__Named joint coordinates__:
---*---
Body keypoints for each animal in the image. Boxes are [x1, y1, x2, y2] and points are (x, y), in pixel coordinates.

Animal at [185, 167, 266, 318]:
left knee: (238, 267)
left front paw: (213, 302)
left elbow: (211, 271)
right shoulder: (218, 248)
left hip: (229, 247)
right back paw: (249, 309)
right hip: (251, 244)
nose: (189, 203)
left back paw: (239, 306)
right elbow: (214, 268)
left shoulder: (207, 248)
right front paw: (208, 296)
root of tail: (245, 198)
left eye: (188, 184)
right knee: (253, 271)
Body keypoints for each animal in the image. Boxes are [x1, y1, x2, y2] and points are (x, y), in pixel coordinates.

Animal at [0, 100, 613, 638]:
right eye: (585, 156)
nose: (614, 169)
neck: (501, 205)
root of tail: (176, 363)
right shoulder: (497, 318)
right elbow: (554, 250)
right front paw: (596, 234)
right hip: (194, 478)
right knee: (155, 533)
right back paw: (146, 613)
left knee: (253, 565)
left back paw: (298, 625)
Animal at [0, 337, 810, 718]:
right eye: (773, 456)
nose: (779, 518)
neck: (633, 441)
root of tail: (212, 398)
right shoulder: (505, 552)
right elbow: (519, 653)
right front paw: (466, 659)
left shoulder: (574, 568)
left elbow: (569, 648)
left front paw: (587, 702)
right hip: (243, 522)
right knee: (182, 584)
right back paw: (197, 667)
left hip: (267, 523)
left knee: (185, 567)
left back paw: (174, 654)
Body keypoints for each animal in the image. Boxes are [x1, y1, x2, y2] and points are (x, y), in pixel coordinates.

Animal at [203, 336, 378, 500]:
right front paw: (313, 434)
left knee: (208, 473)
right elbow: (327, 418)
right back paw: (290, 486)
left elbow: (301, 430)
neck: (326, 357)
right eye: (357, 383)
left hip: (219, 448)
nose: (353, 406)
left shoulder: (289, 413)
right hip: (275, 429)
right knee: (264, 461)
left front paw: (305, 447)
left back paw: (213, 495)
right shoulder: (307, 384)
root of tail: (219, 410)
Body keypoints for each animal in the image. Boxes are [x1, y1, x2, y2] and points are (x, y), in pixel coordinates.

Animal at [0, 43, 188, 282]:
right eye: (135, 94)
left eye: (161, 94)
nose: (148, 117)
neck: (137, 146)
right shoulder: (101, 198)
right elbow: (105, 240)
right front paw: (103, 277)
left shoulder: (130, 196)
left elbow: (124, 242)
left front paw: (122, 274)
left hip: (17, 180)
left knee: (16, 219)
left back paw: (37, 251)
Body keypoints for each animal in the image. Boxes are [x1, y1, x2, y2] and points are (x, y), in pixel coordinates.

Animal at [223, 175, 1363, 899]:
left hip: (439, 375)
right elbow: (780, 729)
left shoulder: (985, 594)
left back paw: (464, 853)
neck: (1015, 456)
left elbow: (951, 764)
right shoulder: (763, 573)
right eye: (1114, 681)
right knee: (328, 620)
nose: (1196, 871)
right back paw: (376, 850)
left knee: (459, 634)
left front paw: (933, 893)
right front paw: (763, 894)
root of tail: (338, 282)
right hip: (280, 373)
---*---
__What to do__: Print out the complete data above, character for character.

__Solution to this problem__:
Body keypoints for each animal in the image. Boxes are [x1, y1, x2, y2] and points are (x, y), in pixel coordinates.

Animal at [185, 167, 266, 318]:
left knee: (238, 267)
left front paw: (213, 302)
left elbow: (211, 271)
right shoulder: (218, 248)
left hip: (229, 247)
right back paw: (249, 309)
right hip: (251, 244)
nose: (189, 203)
left back paw: (239, 306)
right elbow: (214, 268)
left shoulder: (207, 248)
right front paw: (208, 296)
root of tail: (245, 198)
left eye: (188, 184)
right knee: (253, 271)
Body keypoints for each animal in the image. Boxes are [x1, y1, x2, y2] and points are (x, y), in pixel coordinates.

Animal at [0, 100, 613, 638]:
right eye: (585, 156)
nose: (614, 169)
neck: (501, 205)
root of tail: (176, 363)
right shoulder: (497, 318)
right elbow: (554, 250)
right front paw: (596, 234)
right hip: (194, 478)
right knee: (155, 533)
right back paw: (146, 613)
left knee: (253, 565)
left back paw: (298, 625)
Animal at [0, 337, 810, 718]:
right eye: (773, 456)
nose: (779, 518)
neck: (633, 441)
root of tail: (212, 398)
right shoulder: (505, 552)
right elbow: (519, 653)
right front paw: (466, 659)
left shoulder: (574, 568)
left elbow: (569, 648)
left front paw: (587, 702)
right hip: (243, 522)
right knee: (182, 584)
right back paw: (197, 667)
left hip: (267, 523)
left knee: (185, 567)
left back paw: (174, 654)
Body keypoints for each animal in the image. Boxes are [x1, y1, x2, y2] and points are (x, y), in pixel coordinates.

Animal at [203, 336, 378, 500]:
right front paw: (313, 434)
left knee: (208, 473)
right elbow: (327, 418)
right back paw: (290, 486)
left elbow: (301, 430)
neck: (326, 357)
right eye: (357, 383)
left hip: (219, 448)
nose: (353, 406)
left shoulder: (289, 413)
right hip: (275, 429)
right knee: (264, 461)
left front paw: (305, 447)
left back paw: (213, 495)
right shoulder: (307, 384)
root of tail: (219, 410)
Body keypoints for each animal in the image. Boxes are [x1, y1, x2, y2] and points are (x, y), in pixel coordinates.

Animal at [0, 43, 188, 282]:
right eye: (135, 94)
left eye: (161, 94)
nose: (148, 117)
neck: (137, 146)
right shoulder: (101, 198)
right elbow: (105, 240)
right front paw: (103, 277)
left shoulder: (130, 196)
left elbow: (124, 242)
left front paw: (122, 274)
left hip: (17, 180)
left knee: (16, 219)
left back paw: (37, 251)
Body keypoints for each animal in the image. Boxes are [x1, y1, x2, y2] and points are (x, y), in pixel coordinates.

Animal at [223, 175, 1363, 899]:
left hip: (439, 375)
right elbow: (780, 729)
left shoulder: (985, 594)
left back paw: (464, 853)
neck: (1015, 456)
left elbow: (951, 764)
right shoulder: (763, 573)
right eye: (1114, 681)
right knee: (328, 620)
nose: (1196, 871)
right back paw: (376, 850)
left knee: (459, 634)
left front paw: (933, 893)
right front paw: (763, 894)
root of tail: (338, 282)
right hip: (280, 373)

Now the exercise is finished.